Man kann sich streiten bis zum Delirium, stimmt. Nur warum??

Wir haben alle das gleiche Hobby. Ich reg mich auch kurz über so einen Artikel auf - klar. NUR... was soll's?? Ich fahr am Wochenende wieder MTB. Das mache ich jetzt seit 18 Jahren. Und ich werd's auch weiter tun. 

Fakt ist: Wer ohne Erlaubnis Wege/Trails/Kicker/Kuhlen oder was weiß ich in den Wald zimmert, der muss eben damit leben, wenn es Menschen gibt, die das ablehnen. Vielleicht ist das sogar illegal. Vielleicht auch nicht. 

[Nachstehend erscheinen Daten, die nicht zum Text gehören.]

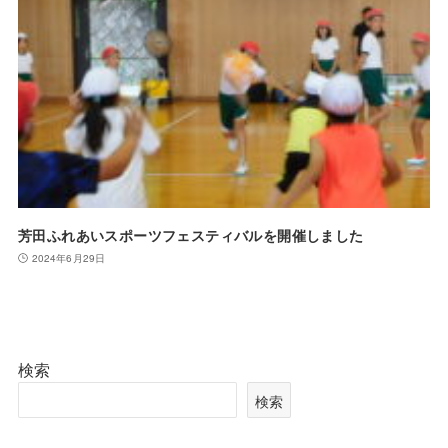
芳田ふれあいスポーツフェスティバルを開催しました
2024年6月29日
検索
検索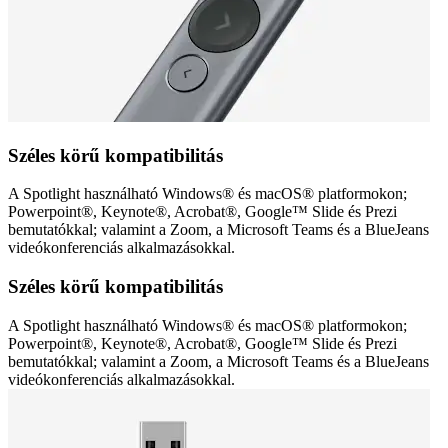
Széles körű kompatibilitás
A Spotlight használható Windows® és macOS® platformokon;
Powerpoint®, Keynote®, Acrobat®, Google™ Slide és Prezi
bemutatókkal; valamint a Zoom, a Microsoft Teams és a BlueJeans
videókonferenciás alkalmazásokkal.
Széles körű kompatibilitás
A Spotlight használható Windows® és macOS® platformokon;
Powerpoint®, Keynote®, Acrobat®, Google™ Slide és Prezi
bemutatókkal; valamint a Zoom, a Microsoft Teams és a BlueJeans
videókonferenciás alkalmazásokkal.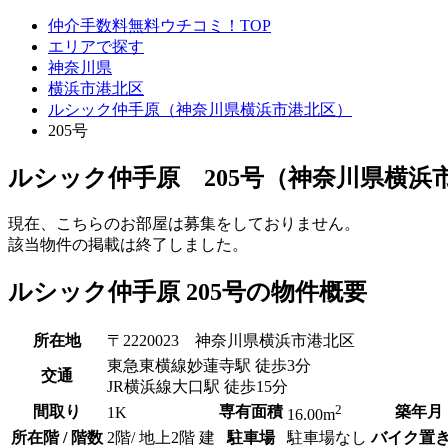
仲介手数料無料ウチコミ！TOP
エリアで探す
神奈川県
横浜市港北区
ルシック仲手原（神奈川県横浜市港北区）
205号
ルシック仲手原 205号（神奈川県横浜
現在、こちらのお部屋は募集をしておりません。
該当物件の掲載は終了しました。
ルシック仲手原 205号の物件概要
所在地
〒2220023 神奈川県横浜市港北区
東急東横線妙蓮寺駅 徒歩3分
交通
JR横浜線大口駅 徒歩15分
2
間取り
専有面積
築年月
1K
16.00m
所在階 / 階数
2階/ 地上2階 建
駐車場
駐車場なし
バイク置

Nicht so dünnhäutig sein. Entweder dickfellig weitermachen oder zusehen, dass die Strecken geduldet werden. Nochmal : die gemeinten Trails sind bikeparkwürdig. Diese haben NICHTS mit den flowigen Singletrails zu tun, die wir alle gerne und überall fahren und eigentlich überall im Wald vorhanden sind. 

Later 
chucki_bo


----------



## Wolfplayer (6. Mai 2011)

diese MöchtegernNaturschützer habe alle einen an der Klatsche
wir fahren in der Natur und verändern sie mit unseren Reifen so wie es die Wettererosion auch macht.
vielmehr sollten sie mal nachgehen, wie der ganze Müll in den Wald dort kommt.
ich kenne keinen MTB'ler, der sich freihändigfahrend auf'm Trail die Nase putzt, ein Knoppers futtert oder nee Kippe ansteckt ect. und dann den Müll rechts links alles während der Fahrt fallen läßt 
und die Penner Förster genannt nee G-Klasse brauchen um Ihr Revier zu erkunden..aber immer schön Forsthaus Falkenau schauen aber nicht wie dort das Revier zu Fuß abschreiten OMFG bloß nicht, könnte ja Pflanzen zertreten 
da liebe ich mir doch das Bayern hier, alles viel geräumiger


----------



## Jetpilot (6. Mai 2011)

<-- "Tiefflieger unter den Radlern"

Zwei Möglichkeiten:
1.) ich lasse mir meinen Profilstatus im Nachhinein patentieren (so wie etwa die FIFA das auch mit den "Weltmeisterbrötchen" gemacht hat
2.) ich sollte mir langsam sorgen machen...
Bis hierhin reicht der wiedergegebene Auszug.